[Stored data entries]
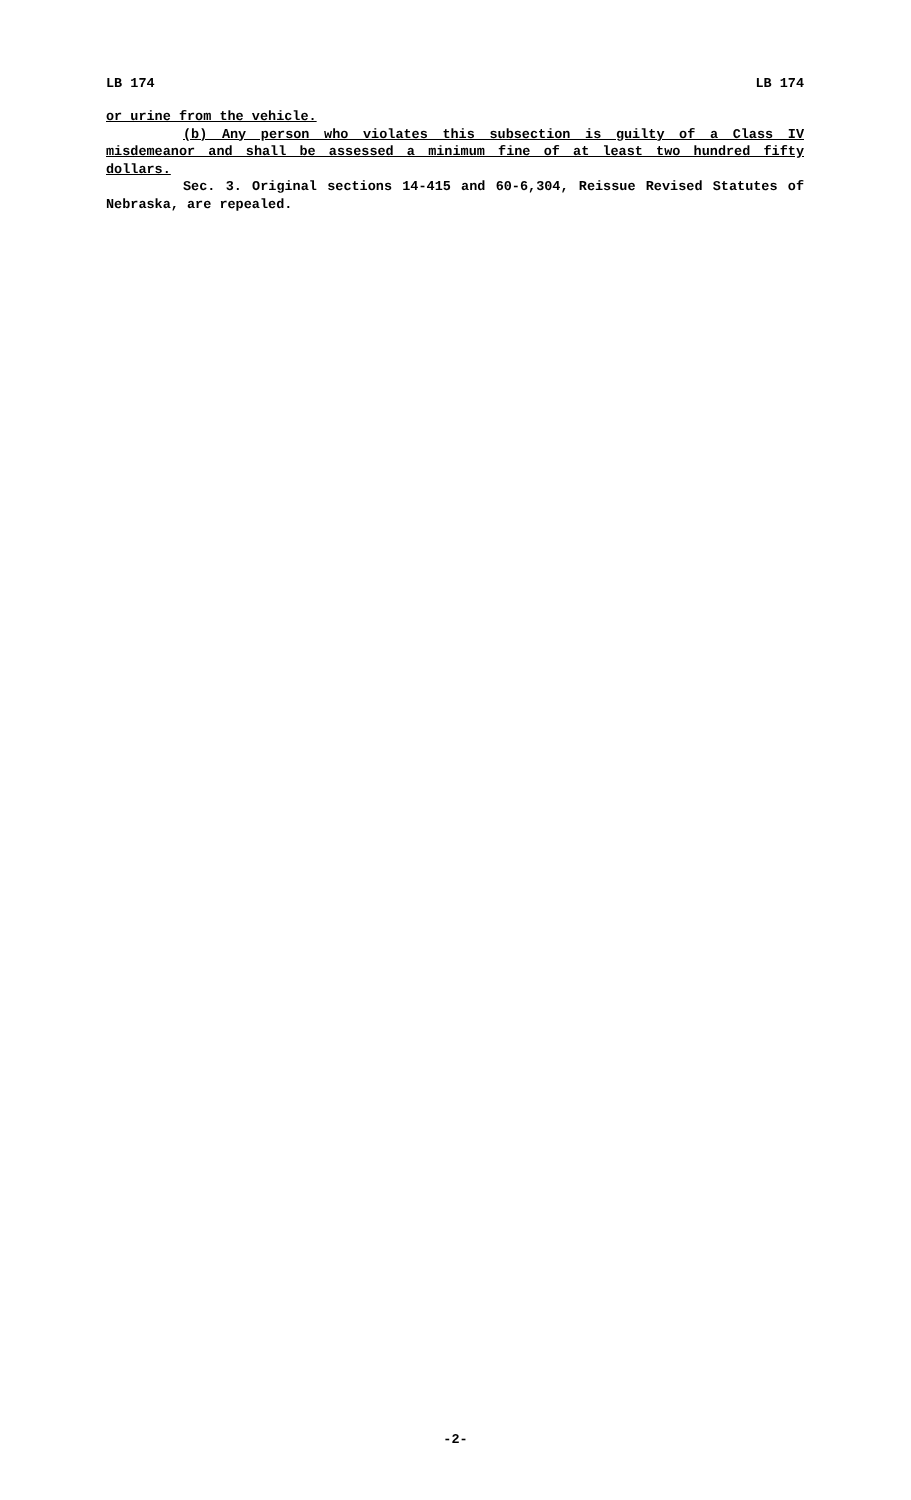LB 174 LB 174
or urine from the vehicle.
(b) Any person who violates this subsection is guilty of a Class IV misdemeanor and shall be assessed a minimum fine of at least two hundred fifty dollars.
Sec. 3. Original sections 14-415 and 60-6,304, Reissue Revised Statutes of Nebraska, are repealed.
-2-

■ What the exercise asks
Output all entries unchanged; skip the pictures.

■ Expected output
LB 174 LB 174
or urine from the vehicle.
(b) Any person who violates this subsection is guilty of a Class IV misdemeanor and shall be assessed a minimum fine of at least two hundred fifty dollars.
Sec. 3. Original sections 14-415 and 60-6,304, Reissue Revised Statutes of Nebraska, are repealed.
-2-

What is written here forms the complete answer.